In line with the above facts, two questions were asked to the Director of the NSS. Firstly, will the company be obliged to submit excise tax returns despite the exemption for micro-installations and, secondly, will it have to keep quantitative records of the generated energy? In support of the above questions, it was argued that the applicant did not hold any energy production and trading license. Moreover, the company, referring to the regulation of excise duty exemptions, also did not find a position in which it would supplement the declarations. As for the second question, it was also believed that there was an exemption from keeping records, as the sale of this energy was to be handled by the company collecting the surplus.
The Director of the National Tax Information did not agree with such statements. The release of electricity to an entity with which the company has a contract should be invoiced, and pursuant to art. 24 sec. 1 of the Excise Duty Act, declarations should be submitted without being summoned to the competent tax office. The activity will be taxed on the sale of electricity to the end customer or the consumption of electricity by the entity that produced the energy, even without a license.
At the same time, in a situation where it will supply the generated surplus electricity to the installations connected and cooperating with each other, used to transmit this energy, the Applicant will be obliged to keep the records referred to in Art. 138h of the act. Quantitative records in the absence of measuring devices require recording and determination of estimated quantities.
5. NSA – photovoltaic assembly was not covered by the reverse charge
An unprecedented judgment for municipalities that encourage investment in renewable energy sources, more specifically in photovoltaic panels. The ruling of the Supreme Administrative Court of February 12, 2020 (file reference number I FSK 1266/19) is a completely new approach to the activities of municipalities in this area.
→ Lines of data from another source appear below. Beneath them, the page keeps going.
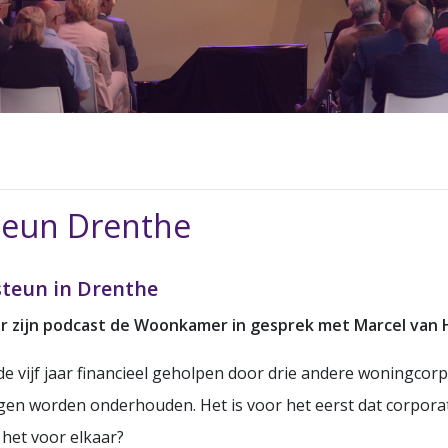
steun Drenthe
steun in Drenthe
 zijn podcast de Woonkamer in gesprek met Marcel van Ha
vijf jaar financieel geholpen door drie andere woningcorp
 worden onderhouden. Het is voor het eerst dat corporat
 het voor elkaar?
Until recently, the position of the tax authorities was that the commune is acting as the general contractor. This meant that the assembly of panels, performed by subcontractors, should be subject to the reverse charge mechanism. This understanding was used until recently, because this legal status was in effect until the end of October 2019, when the reverse charge was in place, and it was replaced by a split payment.
The facts were as follows. The commune bought the necessary components from European funds, and then commissioned companies to install them on the residents’ buildings, and after the service was completed, an invoice was issued. The KIS director explained in the interpretation that such action is subject to the reverse charge mechanism, and the commune acts as the general contractor. The commune presented a different position, which was important in the context of the application of the reverse charge mechanism.
The case first went to the Provincial Court in Lublin, where the facts were put in order: the commune acts as the investor, and the residents are the final beneficiaries of the investment. The companies assembling the installations are not a subcontractor in this case.
The Supreme Administrative Court confirmed the position of the Provincial Administrative Court in Lublin regarding the investor’s role of the commune, however, according to the Supreme Administrative Court, the residents are not the beneficiaries of the investment. The purchase was made in full to the account of the commune. Therefore, it is not possible to apply reverse charge, and invoices should be issued by assembly companies with VAT. Consequently, the commune was entitled to deduct the tax.